▸ **ACTIVITIES**
[1] In the Judy article, in what year were same-sex acts between men over 21 partially legalized in the United Kingdom?
[2] Reproduce the Judy article verbatim, starting at "Outcasts and Tears" and ending at "form of control.".

▸ **DOCUMENT SEGMENT**
‘Judy’: Beyond This Grammy Nominated Film’s Rainbow is a Wider Complexity of Queer Culture

Judy

Renée Zellweger, who played Judy Garland in the biopic 'Judy,' poses on the red carpet in London upon arrival for the 2019 European premiere of the film. Photo: Tolga Akmen/AFP via Getty Images

After winning an Academy Award for best actress for her performance in Judy (2019), Renée Zellweger is up for a Grammy for the Judy soundtrack in the category of best traditional pop vocal album. The film follows the career of Judy Garland, a beloved and well-known queer icon of the 20th century.

The film depicts Garland’s importance to gay fans in scenes featuring fictional gay couple Stan (Daniel Cerqueira) and Dan (Andy Nyman), who befriend the star at a time when she feels abandoned by everyone else in her life. These scenes allude to the deep and complex history of queer audiences that have grown around divas like Judy Garland.

As explored by cultural commentator Louis Staples, there are many reasons why Garland came to be considered a gay icon. The connection of queer audiences to divas is a significant one. The film’s exploration of one face of this is well-done, yet limited.

While the film highlights fun and joy between Stan, Dan and Garland when she visits them after a show, Judy largely depicts the connection between the tragedy, struggles and outsider status of a diva like Garland and the similar hardships historically faced by queer people.

But fans of divas like Garland formed complex social networks and communities around their fandom. Such communities were also built on joy, subversion and celebration as much as they were on suffering and pain. Also, commentary about Garland’s appeal to queer audiences often foreground white divas and white fans: Music scholar Steve Swayne points out that many of the communities represented in major studies are mostly white, and aren’t universally representative of 2SLGBTQIA+ experiences or interests.

 

 

Outcasts and Tears

 

As film scholar Richard Dyer argues, Garland’s story is one of survival in a hostile world: such an experience likely connected with the lives of many gay men struggling for survival and some form of control.

In Judy, Garland learns about the couple’s struggles with the law: it was not until 1967, two years before Garland’s 1969 death, that same-sex acts were partially legalized between men over the age of 21 in the United Kingdom.

The couple’s connection with Judy is primarily based around their mutual pasts of trauma and being outcasts: viewers see Garland depicted as a teen yearning to be loved, but harshly driven by both her mother and the domineering executive of MGM studios.

While Judy shows there are moments of celebration and joy in Garland’s, Stan and Dan’s connection, Dan and Stan’s night out with Judy ends with Dan weeping while Judy consoles him.

Journalist Edith Elenes and director D.W. Waterson, along with many other queer critics, have discussed at length how queer stories represented in mainstream culture too often focus primarily on trauma. While trauma and suffering are important to explore, too much focus on these topics alone can erase histories of queer communities, cultures, life, joy and success.

Playful excess, lush extravagance, a love for artifice and outlandish exaggeration and androgyny — such traits are part of the esthetic of “camp,” and indeed, as Dyer notes, an aspect of Garland’s queer appeal. But these themes are not explicit in the movie.

Records from a dataset:
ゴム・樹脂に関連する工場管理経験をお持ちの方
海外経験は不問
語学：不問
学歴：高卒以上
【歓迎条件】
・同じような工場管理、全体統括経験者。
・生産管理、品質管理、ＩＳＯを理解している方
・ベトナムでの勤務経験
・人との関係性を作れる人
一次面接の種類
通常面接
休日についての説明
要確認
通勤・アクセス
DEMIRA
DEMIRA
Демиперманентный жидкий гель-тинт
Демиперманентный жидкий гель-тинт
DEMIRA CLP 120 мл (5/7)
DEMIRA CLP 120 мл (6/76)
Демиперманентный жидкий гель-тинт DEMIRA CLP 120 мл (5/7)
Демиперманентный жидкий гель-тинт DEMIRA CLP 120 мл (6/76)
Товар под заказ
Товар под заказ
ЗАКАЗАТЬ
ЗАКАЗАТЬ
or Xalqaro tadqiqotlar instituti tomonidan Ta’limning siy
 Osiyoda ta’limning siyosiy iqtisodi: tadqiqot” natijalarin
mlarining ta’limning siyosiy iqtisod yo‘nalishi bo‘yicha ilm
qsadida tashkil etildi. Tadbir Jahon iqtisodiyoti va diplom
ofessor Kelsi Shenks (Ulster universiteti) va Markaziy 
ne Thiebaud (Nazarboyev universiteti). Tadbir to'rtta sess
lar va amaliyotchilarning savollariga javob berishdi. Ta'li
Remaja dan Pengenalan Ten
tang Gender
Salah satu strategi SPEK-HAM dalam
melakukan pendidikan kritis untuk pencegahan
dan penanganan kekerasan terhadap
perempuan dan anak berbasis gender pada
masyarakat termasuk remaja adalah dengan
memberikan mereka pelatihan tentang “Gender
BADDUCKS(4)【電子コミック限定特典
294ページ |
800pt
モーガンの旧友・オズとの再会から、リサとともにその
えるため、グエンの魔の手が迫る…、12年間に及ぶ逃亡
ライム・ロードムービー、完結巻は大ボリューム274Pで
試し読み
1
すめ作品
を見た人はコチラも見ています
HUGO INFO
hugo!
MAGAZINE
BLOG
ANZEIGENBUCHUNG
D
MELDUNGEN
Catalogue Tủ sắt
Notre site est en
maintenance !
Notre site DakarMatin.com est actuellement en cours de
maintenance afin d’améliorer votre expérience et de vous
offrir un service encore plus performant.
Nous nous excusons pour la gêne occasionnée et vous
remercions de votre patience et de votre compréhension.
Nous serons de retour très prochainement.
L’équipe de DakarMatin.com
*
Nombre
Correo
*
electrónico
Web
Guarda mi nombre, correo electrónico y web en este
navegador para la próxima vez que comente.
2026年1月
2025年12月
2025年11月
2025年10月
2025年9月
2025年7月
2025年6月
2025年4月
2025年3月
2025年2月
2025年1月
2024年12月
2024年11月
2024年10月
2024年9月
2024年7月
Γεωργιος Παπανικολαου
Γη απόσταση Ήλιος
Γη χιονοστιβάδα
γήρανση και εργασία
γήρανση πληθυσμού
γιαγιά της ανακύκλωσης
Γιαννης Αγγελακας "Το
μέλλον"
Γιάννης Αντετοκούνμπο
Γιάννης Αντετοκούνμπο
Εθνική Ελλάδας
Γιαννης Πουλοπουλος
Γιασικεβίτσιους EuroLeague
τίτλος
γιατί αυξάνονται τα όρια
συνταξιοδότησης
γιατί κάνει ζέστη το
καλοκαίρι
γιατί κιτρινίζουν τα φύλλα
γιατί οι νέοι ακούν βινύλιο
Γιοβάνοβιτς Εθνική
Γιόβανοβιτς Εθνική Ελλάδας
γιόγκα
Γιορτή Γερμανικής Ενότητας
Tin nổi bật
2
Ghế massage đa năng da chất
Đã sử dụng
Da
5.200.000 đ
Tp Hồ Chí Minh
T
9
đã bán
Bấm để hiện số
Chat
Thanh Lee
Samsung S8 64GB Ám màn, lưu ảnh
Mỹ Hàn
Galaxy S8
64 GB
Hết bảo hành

▸ **OUTPUTS BY TASK**
[1] 1967

[2]
Outcasts and Tears

 

As film scholar Richard Dyer argues, Garland’s story is one of survival in a hostile world: such an experience likely connected with the lives of many gay men struggling for survival and some form of control.